Il y a 60 ans, le Traité de Rome fondait la Communauté Economique Européenne. Le 23 mars dernier dans le cadre de l’anniversaire du traité, la capitale italienne accueillait notamment le Digital Day. Ministres européens et industriels se sont réunis autour d’une table pour mettre en place de nouveaux programmes, dont un notamment sur la mobilité autonome et connectée.
La volonté d’être leader
Le Digital Day annonce ainsi le début d’une collaboration entre les états membres et industries tant automobiles que des télécommunications. Et cela à travers des expériences qui permettront de tester à grande échelle les problématiques de sécurité, de qualité et protection de la donnée, mais aussi de vérifier le bon passage d’un réseau à un autre en traversant la frontière. Il est en effet inenvisageable qu’un véhicule totalement autonome une fois la frontière passée soit inutilisable, d’autant plus dans l’Union Européenne dont l’un des piliers est la liberté de mouvement. Ces tests sont aussi bien destinés aux véhicules particuliers qu’aux poids lourds.
Il s’agira désormais pour les Etats membres d’identifier des zones, des itinéraires ou encore des couloirs d’expérimentations qui soient transfrontaliers afin d’y conduire des tests. La Commission aura quant à elle pour but d’identifier et de répertorier les initiatives déjà existantes et à venir.
Günther Oettinger, Commissaire européen aux Ressources Humaines et au Budget, est intervenu pour rappeler les grandes ambitions du projet juste avant la signature de la Lettre d’Intention.

========

» **Consigne A**:
Indiquez si chacune des affirmations suivantes concorde avec le texte sur le Digital Day : (i) le Digital Day s'est tenu dans la capitale italienne le 23 mars ; (ii) les tests visent uniquement les véhicules particuliers ; (iii) c'est à la Commission qu'il revient d'identifier des itinéraires d'expérimentation transfrontaliers. Répondez par oui ou non en citant pour chacune les mots décisifs du texte.
» **Consigne B**:
D'après le texte sur le Digital Day, pourquoi faut-il vérifier le bon passage d'un réseau à un autre lors du franchissement de la frontière ? Répondez en une à trois phrases.
» **Consigne C**:
Veuillez citer le texte sur le Digital Day à partir de « Il s’agira désormais » jusqu'à « la Lettre d’Intention. » inclus.
Les entrées ci-après proviennent d'une autre source.

» **Liste**:
========

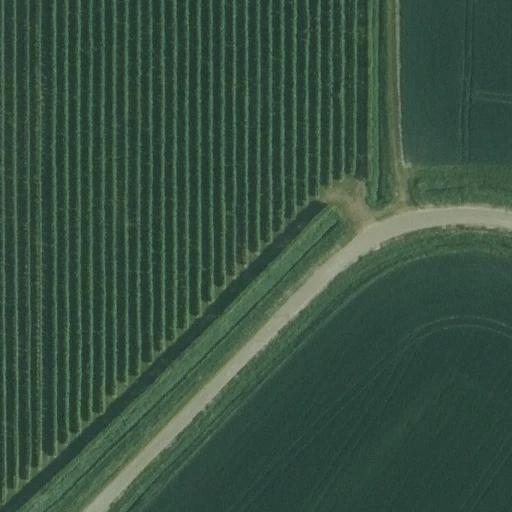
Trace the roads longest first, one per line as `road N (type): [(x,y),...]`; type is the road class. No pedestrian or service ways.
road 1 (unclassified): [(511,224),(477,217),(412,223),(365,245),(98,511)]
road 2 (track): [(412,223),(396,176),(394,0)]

========

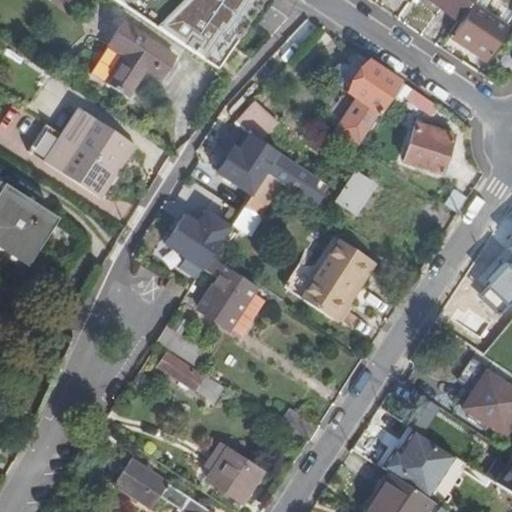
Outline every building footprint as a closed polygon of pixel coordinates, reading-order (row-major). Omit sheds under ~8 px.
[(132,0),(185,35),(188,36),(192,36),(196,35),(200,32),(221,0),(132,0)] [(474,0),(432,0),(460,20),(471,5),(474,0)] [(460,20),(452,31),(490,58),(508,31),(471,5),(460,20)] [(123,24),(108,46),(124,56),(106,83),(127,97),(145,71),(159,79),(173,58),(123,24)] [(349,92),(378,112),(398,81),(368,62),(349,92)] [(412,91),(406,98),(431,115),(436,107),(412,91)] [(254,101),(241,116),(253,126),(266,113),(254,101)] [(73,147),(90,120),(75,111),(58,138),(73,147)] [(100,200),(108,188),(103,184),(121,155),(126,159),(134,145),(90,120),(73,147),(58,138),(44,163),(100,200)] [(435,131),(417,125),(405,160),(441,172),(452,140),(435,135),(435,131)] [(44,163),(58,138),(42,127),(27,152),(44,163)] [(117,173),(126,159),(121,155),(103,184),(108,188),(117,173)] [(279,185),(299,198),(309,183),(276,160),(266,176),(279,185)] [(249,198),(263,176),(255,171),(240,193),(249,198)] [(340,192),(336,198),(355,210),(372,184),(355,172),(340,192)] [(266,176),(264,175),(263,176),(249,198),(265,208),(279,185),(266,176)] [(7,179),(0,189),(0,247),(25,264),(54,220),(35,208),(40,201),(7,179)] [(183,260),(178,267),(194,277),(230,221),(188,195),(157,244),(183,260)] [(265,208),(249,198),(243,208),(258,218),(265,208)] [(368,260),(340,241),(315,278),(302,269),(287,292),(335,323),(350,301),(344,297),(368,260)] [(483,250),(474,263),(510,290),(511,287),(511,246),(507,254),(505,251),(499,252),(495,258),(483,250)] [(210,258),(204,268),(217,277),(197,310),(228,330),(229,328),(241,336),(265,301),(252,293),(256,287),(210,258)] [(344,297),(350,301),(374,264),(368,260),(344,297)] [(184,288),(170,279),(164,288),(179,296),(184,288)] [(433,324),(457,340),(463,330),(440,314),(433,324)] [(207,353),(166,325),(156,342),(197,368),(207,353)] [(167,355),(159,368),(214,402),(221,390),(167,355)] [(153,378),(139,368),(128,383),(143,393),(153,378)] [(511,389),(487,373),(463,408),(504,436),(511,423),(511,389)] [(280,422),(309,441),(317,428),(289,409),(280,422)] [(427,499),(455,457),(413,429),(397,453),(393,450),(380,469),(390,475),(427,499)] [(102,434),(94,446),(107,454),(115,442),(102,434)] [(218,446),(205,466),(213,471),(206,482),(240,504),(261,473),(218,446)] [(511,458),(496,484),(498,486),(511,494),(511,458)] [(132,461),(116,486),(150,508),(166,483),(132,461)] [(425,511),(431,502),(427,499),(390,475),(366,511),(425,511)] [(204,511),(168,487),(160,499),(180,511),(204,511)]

========

» **Réponse rédigée A**:
(i) Oui : « Le 23 mars dernier dans le cadre de l’anniversaire du traité, la capitale italienne accueillait notamment le Digital Day ».
(ii) Non : « Ces tests sont aussi bien destinés aux véhicules particuliers qu’aux poids lourds. »
(iii) Non : « Il s’agira désormais pour les Etats membres d’identifier des zones, des itinéraires ou encore des couloirs d’expérimentations qui soient transfrontaliers » ; « La Commission aura quant à elle pour but d’identifier et de répertorier les initiatives déjà existantes et à venir. »

» **Réponse rédigée B**:
Il est inenvisageable qu'un véhicule totalement autonome devienne inutilisable une fois la frontière passée. C'est d'autant plus vrai dans l'Union européenne, dont l'un des piliers est la liberté de mouvement.

» **Réponse rédigée C**:
Il s’agira désormais pour les Etats membres d’identifier des zones, des itinéraires ou encore des couloirs d’expérimentations qui soient transfrontaliers afin d’y conduire des tests. La Commission aura quant à elle pour but d’identifier et de répertorier les initiatives déjà existantes et à venir.
Günther Oettinger, Commissaire européen aux Ressources Humaines et au Budget, est intervenu pour rappeler les grandes ambitions du projet juste avant la signature de la Lettre d’Intention.